Since mTORC1 activation requires its translocation to the surface of the late endosome/lysosome, the synthesis of lysosomes may also serve as a feedforward mechanism and reinforce mTORC1 activation.
Using a similar experimental approach to the one that led us to TFEB identification, we previously reported that hypoxiainducible factor (HIF)-1α was regulated by mTORC1.8 Further studies showed that HIF-1 is implicated in coordinately regulating the expression of glycolytic enzymes downstream of mTORC1.9,10 HIF-1 promotes a switch from oxidative phosphorylation to aerobic glycolysis, also known as the Warburg effect. This facilitates the shunting of glucose toward the pentose phosphate pathway, resulting in the production of ribose and NADPH, which are necessary for nucleotide and lipid synthesis. Lipid and cholesterol biosynthesis are also increased by activation of sterol regulatory element binding transcription factor (SREBP), whose nuclear localization is regulated by mTORC1.10,11 Our results add TFEB to the list of transcriptional mTORC1 effectors implicated in cell growth and metabolism control (Fig. 1).
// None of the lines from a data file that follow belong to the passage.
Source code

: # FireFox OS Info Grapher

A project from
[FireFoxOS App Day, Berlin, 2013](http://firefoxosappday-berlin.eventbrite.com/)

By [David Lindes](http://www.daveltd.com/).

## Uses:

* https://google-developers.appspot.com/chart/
While our study focused on mTORC1-induced genes and TFEB was identified as an important mediator, there are likely to be other transcriptional effectors. Genes were identified whose expression was repressed by mTORC1, and other genes emerged whose expression was regulated by TSC1/TSC2 independently of mTORC1.2
Comment on: Peña-Llopis S, et al. EMBO J. 2011;30:3242–3258. doi: 10.1038/emboj.2011.257.